We recognize stock-based compensation expense as vesting of the stock award occurs. Generally, restricted stock awards vest over three years and common stock option awards vest evenly over four years.

Fair Value of Financial Instruments

For cash and cash equivalents, receivables and payables, the carrying amounts approximate fair value because of the short maturity of these instruments.

Derivative Instruments

We utilize derivative instruments and fixed-price forward sales contracts with respect to a portion of our expected production in order to manage our exposure to oil and natural gas price volatility. These instruments expose us to risk of financial loss if:

 

   

production is less than expected for forward sales contracts;

 

   

the counterparty to the derivative instrument defaults on its contract obligations; or

 

   

there is an adverse change in the expected differential between the underlying price in the derivative instrument and the actual prices received for our production at the physical sales point.

Our results of operations may be negatively impacted in the future by our derivative instruments and fixed-price forward sales contracts as these instruments may limit any benefit we would otherwise receive from increases in the prices for oil and natural gas.

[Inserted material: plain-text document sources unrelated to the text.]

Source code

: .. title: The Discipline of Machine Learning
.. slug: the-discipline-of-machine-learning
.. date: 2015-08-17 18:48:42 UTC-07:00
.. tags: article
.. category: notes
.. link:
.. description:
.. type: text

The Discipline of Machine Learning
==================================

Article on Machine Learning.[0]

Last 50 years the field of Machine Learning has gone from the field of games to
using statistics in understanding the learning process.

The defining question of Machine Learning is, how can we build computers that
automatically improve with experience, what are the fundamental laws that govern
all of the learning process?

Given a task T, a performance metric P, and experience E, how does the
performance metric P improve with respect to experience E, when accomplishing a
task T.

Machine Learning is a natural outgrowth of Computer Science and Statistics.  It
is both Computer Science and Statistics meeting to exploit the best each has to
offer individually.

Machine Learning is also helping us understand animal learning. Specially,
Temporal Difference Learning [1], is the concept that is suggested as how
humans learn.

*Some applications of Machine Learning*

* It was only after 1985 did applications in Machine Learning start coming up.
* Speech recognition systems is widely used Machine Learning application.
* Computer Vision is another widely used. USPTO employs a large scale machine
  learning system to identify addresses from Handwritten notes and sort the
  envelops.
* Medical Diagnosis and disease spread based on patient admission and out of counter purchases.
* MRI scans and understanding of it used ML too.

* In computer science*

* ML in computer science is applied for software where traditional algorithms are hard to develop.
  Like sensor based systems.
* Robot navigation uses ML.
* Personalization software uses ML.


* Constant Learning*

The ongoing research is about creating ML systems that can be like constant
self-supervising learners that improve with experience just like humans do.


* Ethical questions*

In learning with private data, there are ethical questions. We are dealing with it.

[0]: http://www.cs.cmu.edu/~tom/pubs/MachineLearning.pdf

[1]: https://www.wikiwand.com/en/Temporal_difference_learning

We primarily utilize fixed-price physical forward contracts, price swaps, prepaid swaps, price collars and put and call options which are generally placed with major financial institutions or with counterparties of high credit quality in order to minimize our credit risks. The oil and natural gas reference prices of these commodity derivative contracts are based upon oil and natural gas market exchanges which have a high degree of historical correlation with the actual prices we receive. All derivative instruments are recorded on the balance sheet at fair value with changes in fair value recorded as a component of derivative income (expense) in our consolidated statement of operations. Cash settlements of our derivative instruments are classified as operating cash flows unless the derivative contains a significant financing element at contract inception, in which case these cash settlements are classified as financing cash flows in the accompanying Consolidated Statements of Cash Flows.

From time to time, we utilize foreign currency and interest rate derivative instruments to mitigate risks associated with our foreign operations and borrowings, respectively.

Recently Issued Accounting Pronouncements

In May 2011, the FASB issued guidance which will result in common fair value measurement and disclosure requirements in GAAP and International Financial Reporting Standards. For public entities, the guidance is effective for fiscal years, and interim periods within those years, beginning after December 15, 2011. We expect to adopt the provisions for the quarter ended March 31, 2012 and we do not anticipate that this will have a material impact on our financial position or results of operations.

In June 2011, the FASB issued guidance which eliminates the option to present components of other comprehensive income as part of the statement of changes in shareholders' equity and requires that all nonowner changes in shareholders' equity be presented either in a single continuous statement of comprehensive income or in two separate but consecutive statements. We have adopted the provisions of this standard at December 31, 2011 and it has not had a material impact on our financial statements.

 

In December 2011, the FASB deferred the provisions that relate to the presentation of reclassification adjustments. For public entities, the guidance is effective for fiscal years, and interim periods within those years, beginning after December 15, 2011.

In December 2011, the FASB issued guidance related to disclosure of information about offsetting and related arrangements for financial instruments and derivative instruments recognized as assets and liabilities. The guidance is effective for fiscal years and interim periods within those years, beginning after January 1, 2013. We expect to adopt the provisions for the quarter ending March 31, 2013 and we do not anticipate that this will have a material impact on our financial position or results of operations.